Senator Imee Marcos on Wednesday said she is supporting the calls of 93 leaders in the sugar industry to revamp the current officials of the Sugar Regulatory Administration (SRA) and Sugar Board following the continuous plummeting of prices of local sugar because of Sugar Order No. 8.
Pablo Luis Azcona is the current administrator and chief executive officer of the SRA.
Further, Senator Marcos warned that the over-importation of sugar could kill the local industry, as well as the livelihood of thousands of ‘sakadas’ (sugar farmers).
Under the order, the SRA would raise sugar importation to 424,000 metric tons from the originally recommended 150,000 metric tons.
As a result, consumers are now choosing imported sugar because it is 40 to 50 percent cheaper than local sugar.
“Due to the oversupply of imported sugar, its price is really low, and because people want to get cheap, they prefer to buy imported,” said Marcos.

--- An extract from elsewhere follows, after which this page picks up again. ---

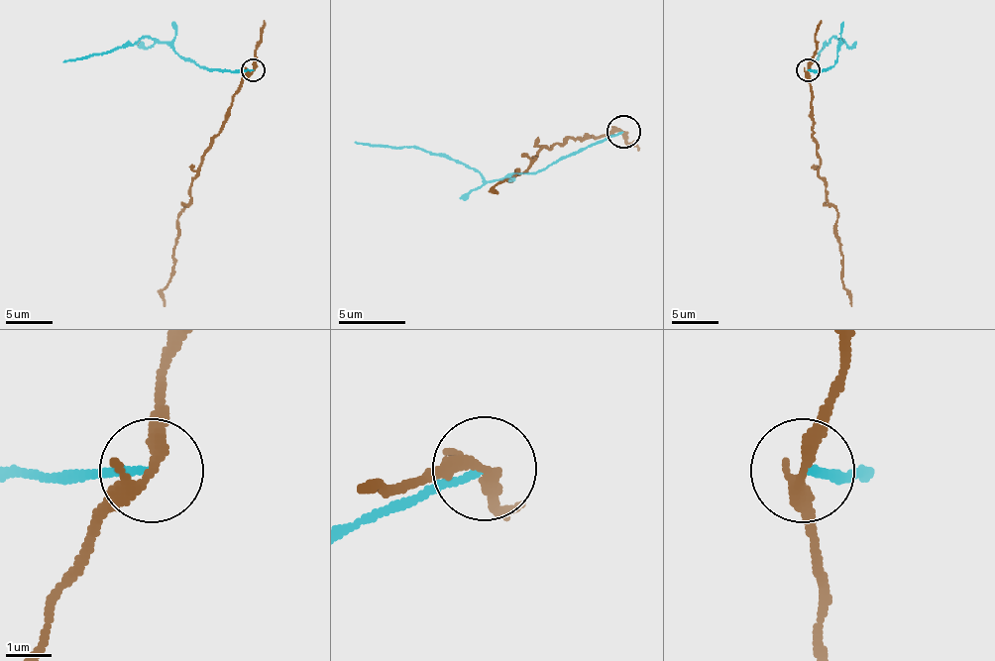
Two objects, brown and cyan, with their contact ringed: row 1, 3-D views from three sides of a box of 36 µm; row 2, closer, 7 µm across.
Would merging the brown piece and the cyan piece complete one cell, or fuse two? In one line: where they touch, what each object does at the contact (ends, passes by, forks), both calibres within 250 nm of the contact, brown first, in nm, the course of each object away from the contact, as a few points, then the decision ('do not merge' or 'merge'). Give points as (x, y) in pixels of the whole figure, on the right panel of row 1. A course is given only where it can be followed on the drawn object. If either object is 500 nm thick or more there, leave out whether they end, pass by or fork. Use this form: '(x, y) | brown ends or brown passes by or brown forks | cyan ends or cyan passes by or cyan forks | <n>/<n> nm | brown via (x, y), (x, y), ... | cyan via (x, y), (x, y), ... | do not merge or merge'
(808, 69) | brown passes by | cyan ends | 280/130 nm | brown via (807, 69), (819, 175), (826, 182), (826, 199), (837, 215), (835, 237), (842, 256), (842, 286), (852, 305) | cyan via (807, 69), (829, 69), (837, 59), (842, 41), (832, 37), (814, 62) | do not merge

Earlier, the Philippine Sugar Millers Association (PSMA) said demand for locally produced refined sugar tamed even if there was a surge in output.
Data from the Sugar Regulatory Administration (SRA) said refined sugar output increased by 7.06 percent to 554,608.65 metric tons (MT) or 11.092 million 50-kilo bags, versus 518,034.5 MT or 10.36 million bags produced last year.
Further, she said the situation should not be ignored because the direct livelihood of farmers and workers is at stake.
Due to excessive imports, the price at the mill gate is falling, and local producers are forced to sell at a loss, she said.
Also based on sector data, it is estimated that the total loss in the sugar industry due to the price drop is more than P12 billion, which includes an estimated P7.5 billion in economic damage in the Negros region.
"We should not be importing to the detriment of our own products and the farmers who make them. We ourselves are killing the sugar industry," Marcos stressed.